● **Problem details**: The first line of the data below and every line after it, through the one with "framed print: present [375,162,493,272]", must be transcribed without change.

● **Data provided**:
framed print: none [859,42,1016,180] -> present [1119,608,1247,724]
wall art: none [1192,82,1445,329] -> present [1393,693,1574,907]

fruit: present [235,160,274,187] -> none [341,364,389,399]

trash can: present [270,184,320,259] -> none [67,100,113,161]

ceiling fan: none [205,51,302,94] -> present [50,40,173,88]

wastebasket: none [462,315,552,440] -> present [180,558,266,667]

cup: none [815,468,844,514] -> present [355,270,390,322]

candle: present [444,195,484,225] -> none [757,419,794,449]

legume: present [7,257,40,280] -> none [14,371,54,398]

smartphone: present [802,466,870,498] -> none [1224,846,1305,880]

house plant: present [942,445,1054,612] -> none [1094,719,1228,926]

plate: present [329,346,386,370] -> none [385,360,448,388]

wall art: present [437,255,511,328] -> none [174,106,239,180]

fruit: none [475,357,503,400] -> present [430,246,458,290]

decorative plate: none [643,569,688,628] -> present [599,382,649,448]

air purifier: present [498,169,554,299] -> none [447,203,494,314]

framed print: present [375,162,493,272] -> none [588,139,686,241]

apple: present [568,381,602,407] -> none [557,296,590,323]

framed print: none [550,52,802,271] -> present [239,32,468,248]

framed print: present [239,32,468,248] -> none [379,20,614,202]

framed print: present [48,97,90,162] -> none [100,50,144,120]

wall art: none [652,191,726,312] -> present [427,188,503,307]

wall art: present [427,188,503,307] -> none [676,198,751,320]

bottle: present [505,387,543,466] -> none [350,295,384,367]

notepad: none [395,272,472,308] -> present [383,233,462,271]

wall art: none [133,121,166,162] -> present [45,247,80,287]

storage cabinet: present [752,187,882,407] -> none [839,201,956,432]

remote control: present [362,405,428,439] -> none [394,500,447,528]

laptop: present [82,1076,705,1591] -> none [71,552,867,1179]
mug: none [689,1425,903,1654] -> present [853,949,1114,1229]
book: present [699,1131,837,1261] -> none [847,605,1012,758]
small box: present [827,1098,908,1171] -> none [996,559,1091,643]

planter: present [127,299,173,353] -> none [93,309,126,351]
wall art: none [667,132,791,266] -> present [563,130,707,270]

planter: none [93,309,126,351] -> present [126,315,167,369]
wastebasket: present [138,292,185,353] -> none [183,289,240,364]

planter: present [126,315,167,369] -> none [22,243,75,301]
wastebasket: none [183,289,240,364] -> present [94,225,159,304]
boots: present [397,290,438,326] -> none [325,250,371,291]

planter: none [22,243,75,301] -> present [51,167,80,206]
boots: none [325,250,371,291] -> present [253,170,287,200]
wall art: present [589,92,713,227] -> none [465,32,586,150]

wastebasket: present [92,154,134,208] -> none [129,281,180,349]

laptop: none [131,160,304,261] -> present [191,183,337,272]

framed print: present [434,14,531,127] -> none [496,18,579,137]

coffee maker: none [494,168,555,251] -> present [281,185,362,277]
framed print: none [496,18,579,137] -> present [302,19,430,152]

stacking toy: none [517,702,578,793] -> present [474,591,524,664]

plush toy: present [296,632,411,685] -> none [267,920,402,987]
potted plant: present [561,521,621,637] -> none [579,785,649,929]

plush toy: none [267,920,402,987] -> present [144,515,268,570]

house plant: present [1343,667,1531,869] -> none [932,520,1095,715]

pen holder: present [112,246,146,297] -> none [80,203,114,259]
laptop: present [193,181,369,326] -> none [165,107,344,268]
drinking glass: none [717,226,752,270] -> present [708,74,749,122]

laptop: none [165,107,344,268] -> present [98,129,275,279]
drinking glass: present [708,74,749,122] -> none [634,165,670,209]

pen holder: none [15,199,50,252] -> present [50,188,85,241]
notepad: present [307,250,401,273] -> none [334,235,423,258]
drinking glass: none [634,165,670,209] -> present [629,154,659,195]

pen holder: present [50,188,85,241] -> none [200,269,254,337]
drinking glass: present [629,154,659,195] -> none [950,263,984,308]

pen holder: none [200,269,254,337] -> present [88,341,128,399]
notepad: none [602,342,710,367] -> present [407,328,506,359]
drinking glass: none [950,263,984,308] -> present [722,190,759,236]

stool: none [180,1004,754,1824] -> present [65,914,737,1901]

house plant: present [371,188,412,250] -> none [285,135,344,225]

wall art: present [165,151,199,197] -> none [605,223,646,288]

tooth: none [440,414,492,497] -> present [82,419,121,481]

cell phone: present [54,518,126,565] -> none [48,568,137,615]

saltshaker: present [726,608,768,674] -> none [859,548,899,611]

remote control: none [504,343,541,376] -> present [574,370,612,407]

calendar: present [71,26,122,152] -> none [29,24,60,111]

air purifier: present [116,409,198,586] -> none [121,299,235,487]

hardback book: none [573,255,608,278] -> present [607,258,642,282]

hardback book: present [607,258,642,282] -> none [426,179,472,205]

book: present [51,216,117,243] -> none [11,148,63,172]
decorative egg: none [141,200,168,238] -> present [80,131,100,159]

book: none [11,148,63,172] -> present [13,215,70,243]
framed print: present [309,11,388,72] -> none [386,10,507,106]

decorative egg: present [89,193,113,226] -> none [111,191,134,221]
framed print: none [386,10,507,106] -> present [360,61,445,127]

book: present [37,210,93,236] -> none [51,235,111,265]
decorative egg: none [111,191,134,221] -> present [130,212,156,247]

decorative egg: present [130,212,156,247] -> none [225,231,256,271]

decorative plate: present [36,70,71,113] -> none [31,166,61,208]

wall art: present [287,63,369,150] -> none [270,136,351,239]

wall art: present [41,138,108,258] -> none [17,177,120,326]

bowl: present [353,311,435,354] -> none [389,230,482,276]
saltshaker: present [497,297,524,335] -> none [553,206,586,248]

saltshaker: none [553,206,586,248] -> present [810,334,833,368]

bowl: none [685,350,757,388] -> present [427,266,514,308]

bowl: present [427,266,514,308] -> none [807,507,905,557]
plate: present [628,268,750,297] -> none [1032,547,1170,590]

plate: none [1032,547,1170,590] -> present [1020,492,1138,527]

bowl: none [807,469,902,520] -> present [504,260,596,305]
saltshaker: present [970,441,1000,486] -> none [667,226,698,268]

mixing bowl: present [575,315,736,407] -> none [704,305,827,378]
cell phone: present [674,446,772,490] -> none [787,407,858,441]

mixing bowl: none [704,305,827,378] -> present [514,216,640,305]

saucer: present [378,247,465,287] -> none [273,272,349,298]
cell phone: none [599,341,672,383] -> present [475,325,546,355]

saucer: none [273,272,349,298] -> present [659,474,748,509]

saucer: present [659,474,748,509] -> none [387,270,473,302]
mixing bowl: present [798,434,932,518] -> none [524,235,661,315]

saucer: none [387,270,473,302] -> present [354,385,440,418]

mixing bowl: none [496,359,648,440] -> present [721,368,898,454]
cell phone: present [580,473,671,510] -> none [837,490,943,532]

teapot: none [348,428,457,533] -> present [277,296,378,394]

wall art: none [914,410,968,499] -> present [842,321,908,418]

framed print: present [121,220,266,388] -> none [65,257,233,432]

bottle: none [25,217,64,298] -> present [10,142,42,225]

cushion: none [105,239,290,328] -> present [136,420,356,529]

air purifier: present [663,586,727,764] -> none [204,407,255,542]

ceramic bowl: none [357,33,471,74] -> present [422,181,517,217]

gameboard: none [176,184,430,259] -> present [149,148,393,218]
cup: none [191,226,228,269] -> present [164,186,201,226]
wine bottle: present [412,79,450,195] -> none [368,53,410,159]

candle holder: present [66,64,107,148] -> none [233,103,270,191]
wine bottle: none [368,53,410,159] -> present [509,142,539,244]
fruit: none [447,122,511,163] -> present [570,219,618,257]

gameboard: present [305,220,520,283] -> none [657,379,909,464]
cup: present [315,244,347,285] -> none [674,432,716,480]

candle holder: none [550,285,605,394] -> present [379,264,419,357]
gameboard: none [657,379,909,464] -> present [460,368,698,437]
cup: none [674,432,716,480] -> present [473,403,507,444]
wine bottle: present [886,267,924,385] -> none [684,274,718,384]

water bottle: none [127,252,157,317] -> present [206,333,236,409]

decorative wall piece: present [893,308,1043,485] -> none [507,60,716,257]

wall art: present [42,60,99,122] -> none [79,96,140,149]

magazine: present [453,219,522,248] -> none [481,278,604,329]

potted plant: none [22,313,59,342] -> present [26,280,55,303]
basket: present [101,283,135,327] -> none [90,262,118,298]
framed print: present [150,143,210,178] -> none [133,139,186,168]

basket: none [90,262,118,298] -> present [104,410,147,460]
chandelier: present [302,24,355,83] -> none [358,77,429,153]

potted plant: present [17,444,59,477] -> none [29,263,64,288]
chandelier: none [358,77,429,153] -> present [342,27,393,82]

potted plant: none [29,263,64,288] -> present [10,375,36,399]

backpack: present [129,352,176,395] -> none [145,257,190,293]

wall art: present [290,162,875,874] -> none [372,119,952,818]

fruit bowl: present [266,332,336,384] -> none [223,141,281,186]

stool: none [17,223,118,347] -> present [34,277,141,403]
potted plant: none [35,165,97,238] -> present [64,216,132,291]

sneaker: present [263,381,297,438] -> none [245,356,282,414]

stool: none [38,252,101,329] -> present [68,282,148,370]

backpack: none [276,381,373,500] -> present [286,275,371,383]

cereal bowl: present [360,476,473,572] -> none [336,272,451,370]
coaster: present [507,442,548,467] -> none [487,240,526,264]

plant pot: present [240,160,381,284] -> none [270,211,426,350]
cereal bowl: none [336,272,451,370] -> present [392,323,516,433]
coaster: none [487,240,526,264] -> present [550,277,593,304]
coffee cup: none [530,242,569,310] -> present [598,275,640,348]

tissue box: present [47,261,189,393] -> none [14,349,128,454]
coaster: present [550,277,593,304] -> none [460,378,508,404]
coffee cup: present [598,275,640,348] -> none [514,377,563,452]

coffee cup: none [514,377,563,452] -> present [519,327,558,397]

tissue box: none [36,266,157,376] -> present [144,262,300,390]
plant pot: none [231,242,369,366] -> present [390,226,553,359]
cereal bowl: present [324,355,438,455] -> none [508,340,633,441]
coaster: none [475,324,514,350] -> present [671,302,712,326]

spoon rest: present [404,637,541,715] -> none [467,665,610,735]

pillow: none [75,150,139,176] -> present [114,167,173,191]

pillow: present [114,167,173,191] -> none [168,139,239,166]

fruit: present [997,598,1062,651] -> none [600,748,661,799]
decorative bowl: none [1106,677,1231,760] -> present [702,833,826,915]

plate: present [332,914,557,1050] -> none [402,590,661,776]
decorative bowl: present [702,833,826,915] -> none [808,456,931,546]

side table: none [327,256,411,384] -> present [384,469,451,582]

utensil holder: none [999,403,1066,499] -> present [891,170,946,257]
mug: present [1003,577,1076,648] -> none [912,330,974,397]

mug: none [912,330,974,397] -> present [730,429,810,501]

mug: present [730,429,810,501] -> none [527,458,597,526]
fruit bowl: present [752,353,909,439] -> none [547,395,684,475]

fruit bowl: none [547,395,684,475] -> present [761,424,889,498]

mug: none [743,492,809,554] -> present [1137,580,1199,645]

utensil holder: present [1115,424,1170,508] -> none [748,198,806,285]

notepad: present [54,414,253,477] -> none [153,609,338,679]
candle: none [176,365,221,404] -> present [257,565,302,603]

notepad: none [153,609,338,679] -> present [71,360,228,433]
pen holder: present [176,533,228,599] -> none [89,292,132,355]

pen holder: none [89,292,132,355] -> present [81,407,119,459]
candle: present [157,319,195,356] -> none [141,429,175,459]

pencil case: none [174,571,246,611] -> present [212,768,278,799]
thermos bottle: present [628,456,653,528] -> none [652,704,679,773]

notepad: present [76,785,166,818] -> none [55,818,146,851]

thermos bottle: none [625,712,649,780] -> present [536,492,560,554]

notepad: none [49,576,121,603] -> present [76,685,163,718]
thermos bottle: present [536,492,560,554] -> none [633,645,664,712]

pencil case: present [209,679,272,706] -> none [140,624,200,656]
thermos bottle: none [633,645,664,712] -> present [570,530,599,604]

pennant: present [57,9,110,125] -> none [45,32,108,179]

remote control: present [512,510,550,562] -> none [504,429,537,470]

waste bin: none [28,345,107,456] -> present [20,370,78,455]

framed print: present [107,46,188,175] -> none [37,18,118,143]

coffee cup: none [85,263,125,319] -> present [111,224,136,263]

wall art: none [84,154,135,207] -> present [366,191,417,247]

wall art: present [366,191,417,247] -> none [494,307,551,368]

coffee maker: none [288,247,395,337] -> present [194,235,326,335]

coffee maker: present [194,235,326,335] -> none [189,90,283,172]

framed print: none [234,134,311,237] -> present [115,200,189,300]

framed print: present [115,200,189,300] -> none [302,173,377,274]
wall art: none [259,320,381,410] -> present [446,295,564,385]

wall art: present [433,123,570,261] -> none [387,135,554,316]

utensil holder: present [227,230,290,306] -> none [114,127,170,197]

● **Solution for this problem**:
framed print: none [859,42,1016,180] -> present [1119,608,1247,724]
wall art: none [1192,82,1445,329] -> present [1393,693,1574,907]

fruit: present [235,160,274,187] -> none [341,364,389,399]

trash can: present [270,184,320,259] -> none [67,100,113,161]

ceiling fan: none [205,51,302,94] -> present [50,40,173,88]

wastebasket: none [462,315,552,440] -> present [180,558,266,667]

cup: none [815,468,844,514] -> present [355,270,390,322]

candle: present [444,195,484,225] -> none [757,419,794,449]

legume: present [7,257,40,280] -> none [14,371,54,398]

smartphone: present [802,466,870,498] -> none [1224,846,1305,880]

house plant: present [942,445,1054,612] -> none [1094,719,1228,926]

plate: present [329,346,386,370] -> none [385,360,448,388]

wall art: present [437,255,511,328] -> none [174,106,239,180]

fruit: none [475,357,503,400] -> present [430,246,458,290]

decorative plate: none [643,569,688,628] -> present [599,382,649,448]

air purifier: present [498,169,554,299] -> none [447,203,494,314]

framed print: present [375,162,493,272] -> none [588,139,686,241]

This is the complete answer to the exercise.